Foxtel today admitted thousands of customers were upset by its changes to its movie channel platforms with a spokesman saying there had been a lack of effective communication to explain the new set up.
But the subscription TV network was determined to stick with the changes, which saw 15 movie channels cut to 11 without a price drop for the premium channels.
“There has been a fair bit of customer response at our call centre and we are trying to deal with a lot of complaints from people who are unhappy with the changes,” Foxtel corporate affairs spokesman Bruce Meagher told Mumbrella today.
“The data we are getting from customers is confusion – once the changes are explained most of them are satisfied, but there are others who aren’t.
“You have to anticipate people will be upset when you make changes, and while we have had an extensive on air and social media campaign explaining what was happening, we admit some customers were not as informed as they should have been.”

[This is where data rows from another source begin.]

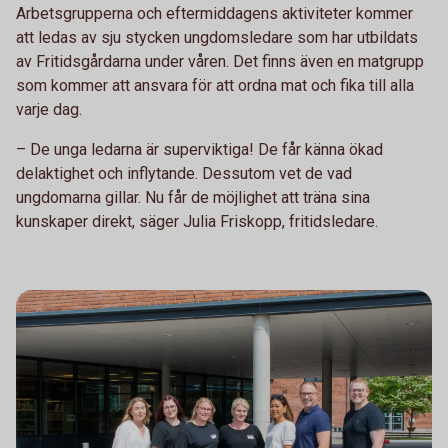
Arbetsgrupperna och eftermiddagens aktiviteter kommer
att ledas av sju stycken ungdomsledare som har utbildats
av Fritidsgårdarna under våren. Det finns även en matgrupp
som kommer att ansvara för att ordna mat och fika till alla
varje dag.
–
De unga ledarna är superviktiga! De får känna ökad
delaktighet och inflytande. Dessutom vet de vad
ungdomarna gillar. Nu får de möjlighet att träna sina
kunskaper direkt, säger Julia Friskopp, fritidsledare.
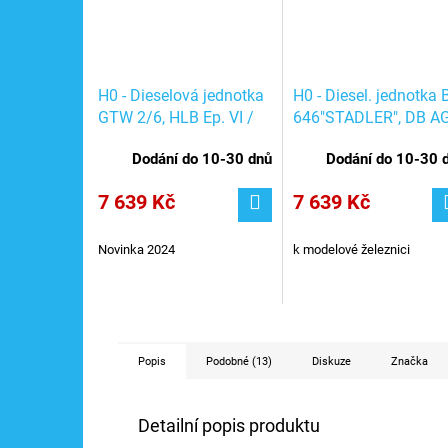
H0 - Dieselová jednotka
H0 - Diesel. jednotka 
GTW 2/6, HLB Ep. VI /
646"STADLER", DB AG
PIKO 59138
PIKO 59520
Dodání do 10-30 dnů
Dodání do 10-30 
7 639 Kč
7 639 Kč
Novinka 2024
k modelové železnici
Popis
Podobné (13)
Diskuze
Značka
Detailní popis produktu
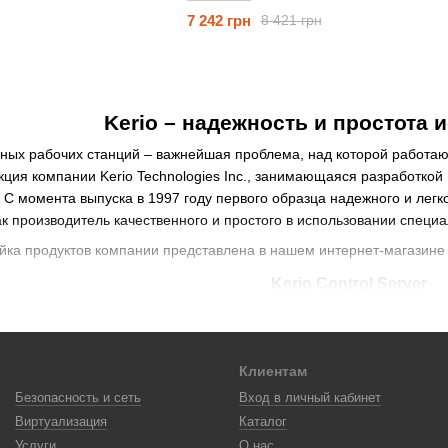
7 242 грн
8 421 грн
Kerio – надежность и простота 
ьных рабочих станций – важнейшая проблема, над которой работа
ция компании Kerio Technologies Inc., занимающаяся разработкой
 С момента выпуска в 1997 году первого образца надежного и лег
к производитель качественного и простого в использовании специ
йка продуктов компании представлена в нашем интернет-магазине
Kerio Control Server
плексное решение, которое сочетает в себе сразу несколько функ
Клиентам
Безопасность и сеть
Вход в личный кабинет
я и блокирования вторжений;
Виртуализация
Каталог
Услуги
О нас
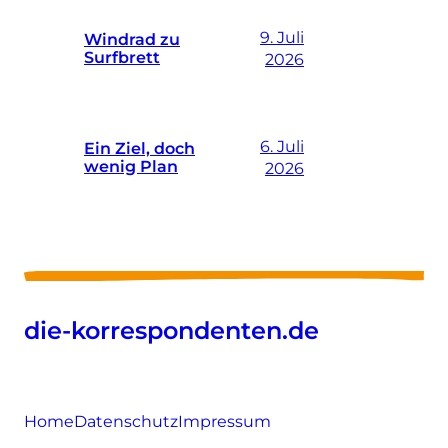
9. Juli
Windrad zu
Surfbrett
2026
6. Juli
Ein Ziel, doch
wenig Plan
2026
die-korrespondenten.de
Home
Datenschutz
Impressum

The changes began on January 1 when Foxtel took management of the movie channels away from mainstream studios such as 20th Century Fox, Warner Brothers and Universal.
Negotiations are continuing with Disney to supply Foxtel with its movies, but Meagher said the broadcaster was confident agreements would be reached.
Foxtel’s Facebook page has been inundated with complaints from subscribers who feel ripped off after losing four channel with no change in price. A post from Foxtel telling customers it understood they were “disappointed” has generated more than 1000 angry comments.
“Do you mean the ads that made it look like we were getting extra channels and we were getting a better deal?,” one viewer wrote today.
“But they obviously don’t like what my comment says they keep deleting it!”
Subscriber Jarrod Donkin said he was cutting the channels, writing “they are taking us backward in time to line their pockets, well not with my money!”
Two of the now 11 channels are on two hour time delay, compared to four of 15 previously.
The movie channels are now identified by genre, and not studios or distributors as they were before January 1.